• _Problem_
Set the records down again exactly, apart from any pictures in them.

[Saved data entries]
▼
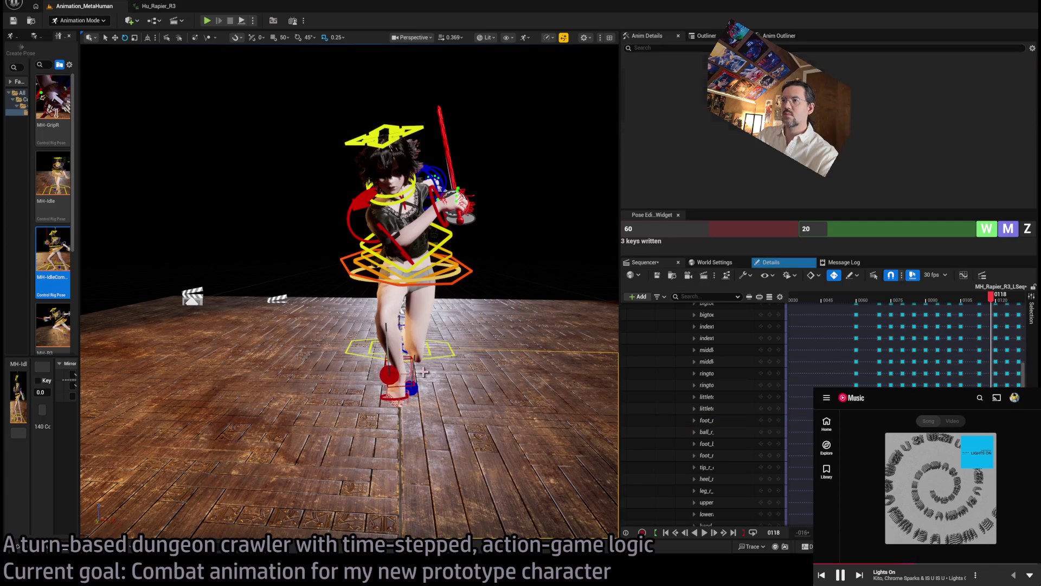
click(380, 371)
mouse_move(406, 376)
mouse_down()
mouse_move(426, 379)
mouse_move(453, 358)
mouse_move(404, 361)
mouse_move(460, 235)
mouse_up()
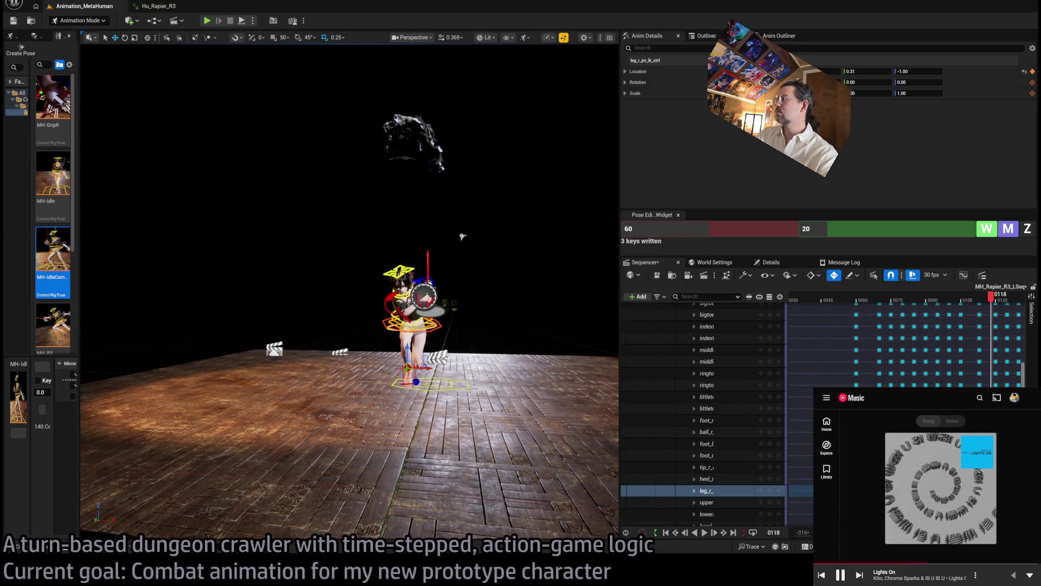
key(Left)
key(Left)
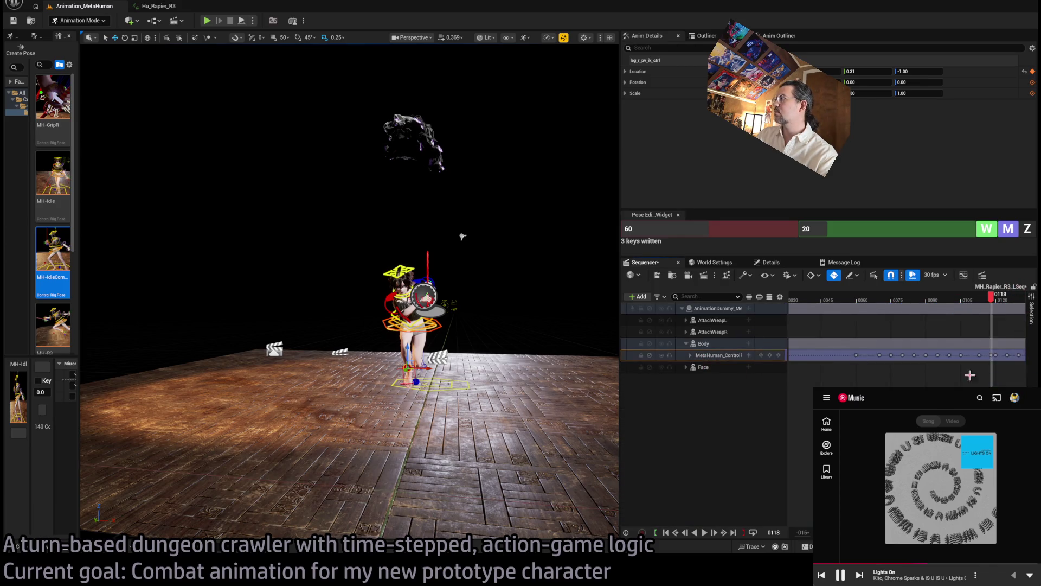
Shift the Control Rig keys a couple of frames in the Sequencer.
scroll(918, 357, up, 4)
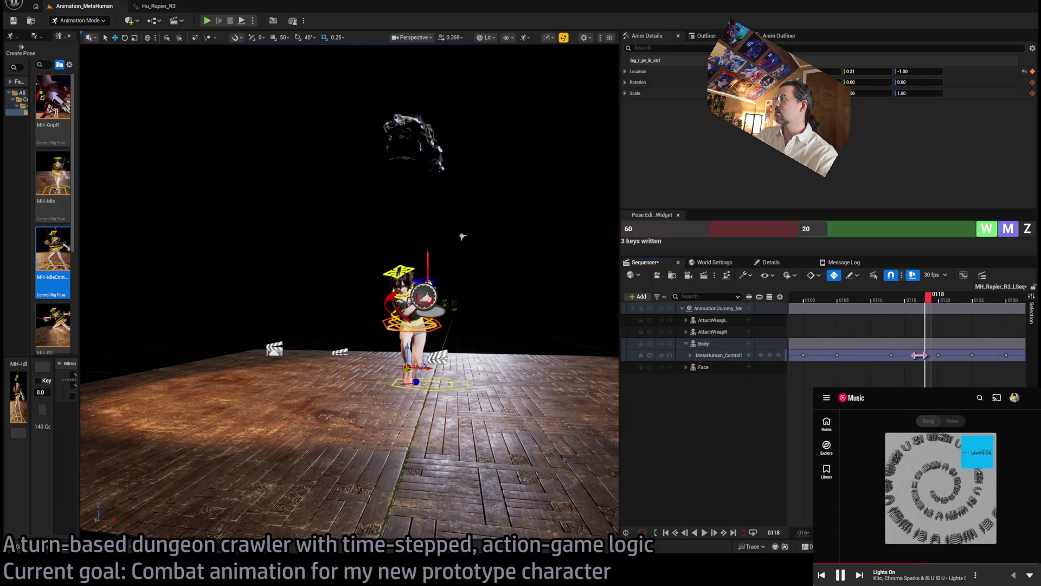
drag(926, 354, 894, 358)
click(871, 305)
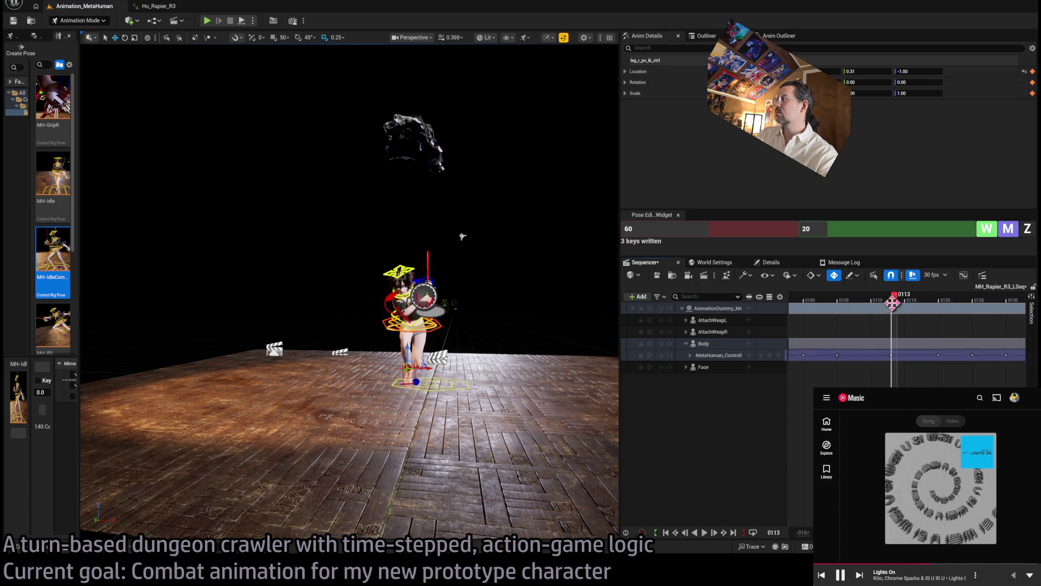
drag(893, 305, 977, 305)
key(Left)
key(Left)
▲
• _Answer box_
click(380, 371)
mouse_move(406, 376)
mouse_down()
mouse_move(426, 379)
mouse_move(453, 358)
mouse_move(404, 361)
mouse_move(460, 235)
mouse_up()
key(Left)
key(Left)
Shift the Control Rig keys a couple of frames in the Sequencer.
scroll(918, 357, up, 4)
drag(926, 354, 894, 358)
click(871, 305)
drag(893, 305, 977, 305)
key(Left)
key(Left)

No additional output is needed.